I was walking past the last corrals, headed straight for the train depot. I knew I had enough money to at least buy me a train ticket to Somewhere. Somewhere other than here.
I heard a lot of yelling, with men whooping and hollering, cussing and laughing. I stepped over to the horse corrals and looked through the rails. There was a man and two boys trying to hold a big old wild bucking horse down until another man could get on him.
When they pulled the sack off that horse’s face and turned him loose, he bucked three times as hard and as high as he could kick, throwing the man in no time. There was already another man paying a dollar to the owner of the horse for a go at riding him.
“What’s the deal?” I asked a boy standing beside me. I’d seen him around him, but I didn’t know him.
“That’s old Wild Bill Singleton over there. He’s always bringing another of his wild broncs in here off the range over’n Kansas, to make money off him. See that saddle on ‘im? They’ve only got the front girth on the saddle. Then they left it cinched too loose and the rider’s ass just bounces up with the saddle when the horse bucks. Ain’t no way in hell they’ll ever ride ‘im thataway.”
“What does the rider get if he rides the horse, after paying a dollar to have a go on him?”
“The horse and saddle!”
“Oh Yeah? How would you ride him?”
“I’d grab that latigo tie strap and cinch it up under his belly just another inch or two tighter. They’ve got the horse lathered up now and the saddle is way loose on his back.”

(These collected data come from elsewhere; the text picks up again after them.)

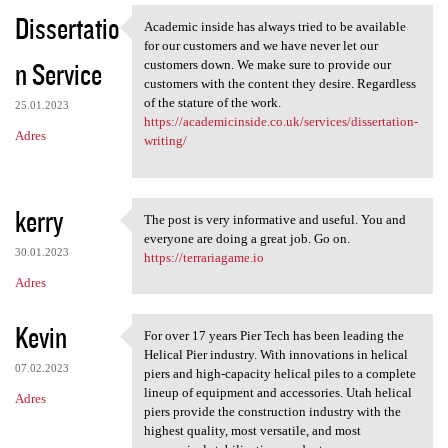
Dissertatio
Academic inside has always tried to be available
Academic inside has always
for our customers and we have never let our
n Service
customers down. We make sure to provide our
customers with the content they desire. Regardless
of the stature of the work.
25.01.2023
https://academicinside.co.uk/services/dissertation-
Adres
writing/
kerry
The post is very informative and useful. You and
The post is very informative
everyone are doing a great job. Go on.
30.01.2023
https://terrariagame.io
Adres
Kevin
For over 17 years Pier Tech has been leading the
For over 17 years Pier Tech
Helical Pier industry. With innovations in helical
07.02.2023
piers and high-capacity helical piles to a complete
lineup of equipment and accessories. Utah helical
Adres
piers provide the construction industry with the
highest quality, most versatile, and most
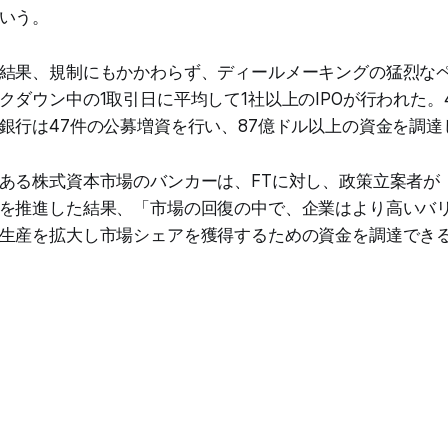
いう。
結果、規制にもかかわらず、ディールメーキングの猛烈な
クダウン中の1取引日に平均して1社以上のIPOが行われた。
銀行は47件の公募増資を行い、87億ドル以上の資金を調達
ある株式資本市場のバンカーは、FTに対し、政策立案者が
を推進した結果、「市場の回復の中で、企業はより高いバ
生産を拡大し市場シェアを獲得するための資金を調達でき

“Why don’t you go ride him, if you think it’s that easy?”
“I broke my good arm and it’s still healing where a mule kicked me last month. You could ride him though. You’re tall an’ lanky and you’re tough as whet-leather. I saw you beat the livin’ shit out of Russ an’ his pal, Bernie back there in the stable a while ago. Go ride that horse, Joss. He’ll be your’n when you do.”

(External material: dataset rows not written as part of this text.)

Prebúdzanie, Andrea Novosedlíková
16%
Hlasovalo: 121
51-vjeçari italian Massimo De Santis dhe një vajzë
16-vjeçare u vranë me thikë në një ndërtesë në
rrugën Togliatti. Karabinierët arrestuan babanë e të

“He sure is a big’un ... Pretty one too ain’t he?”
“Yep. That’s a Red Roan and they’re not easy to come by. He’s just come five years old, I heard Wild Bill say. He’ll be worth a lot of money as a stud one day. If the right man owns him, that is.”
“I don’t know a lot about them, but I’ve been around them in the stables and the corrals for a while now ... where they breed them. Say ... why do the bronc riders always hold one arm up in the air like that with just one hand on the reins? Is it to show they don’t have to hold onto the saddlehorn while they ride?”

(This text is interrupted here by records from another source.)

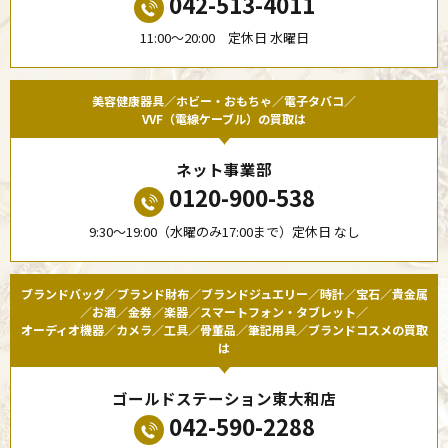
042-513-4011
11:00〜20:00 定休日 水曜日
美容健康器具／ホビー・おもちゃ／電子タバコ／
VVF（電線ケーブル）の買取は
ネット事業部
0120-900-538
9:30〜19:00（水曜のみ17:00まで）定休日 なし
ブランドバッグ／ブランド財布／ブランドジュエリー／時計／宝石／貴金属
／お酒／金券／楽器／スマートフォン・タブレット／
オーディオ機器／カメラ／工具／骨董品／筆記用具／ブランドコスメの買取
は
ゴールドステーション東大和店
042-590-2288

“That’s one of Wild Bill’s rules to ride his broncs, but Pa says the riders out west used to hold on with both hands. Then they started using one hand as a show of how good a rider could ride a bucking bronc without holding onto the saddlehorn. He said they figured out that by holding their free arm up in the air like that, it sort of helps their body take some of the whip out of the horse’s buck ... See how he’s got his arm kinda crooked forward? Then when the horse bucks, he lets his arm fly back and straighten out. Look at ‘im now, he’s got his arm crooked and ready for another buck before the horse is. That man could ride him if he wasn’t so damn scared of him.”
“I see all that with his arm and I can see how it works too ... Why do you say the man is scared of the horse?”
“He’s done pissed in his pants!”
“OH! I see that now. I’m glad I pissed before I left the stable ... Tell me how you’d ever handle that wild horse if you rode him and come to own him.”
“Just gentle the hell out of a horse and he’ll learn to do what you want him to ... That’s what Pa always tells me, and it works for me. Make him feel like he’s a friend of your’n, instead of just some damned old barn animal or pasture ornament.”
“You really think I could ride him?”
“Joss, you could ride a damn bucking bull buffalo clean to Wyoming and back, if you set your mind to it! You’ve got a belly full of guts, and more heart than any grown man in that corral or the onlookers hanging on around it. Now go ride that damn horse! Then ride that big Red Roan away from Sedalia and both of y’all head across The Missouri into Kansas!”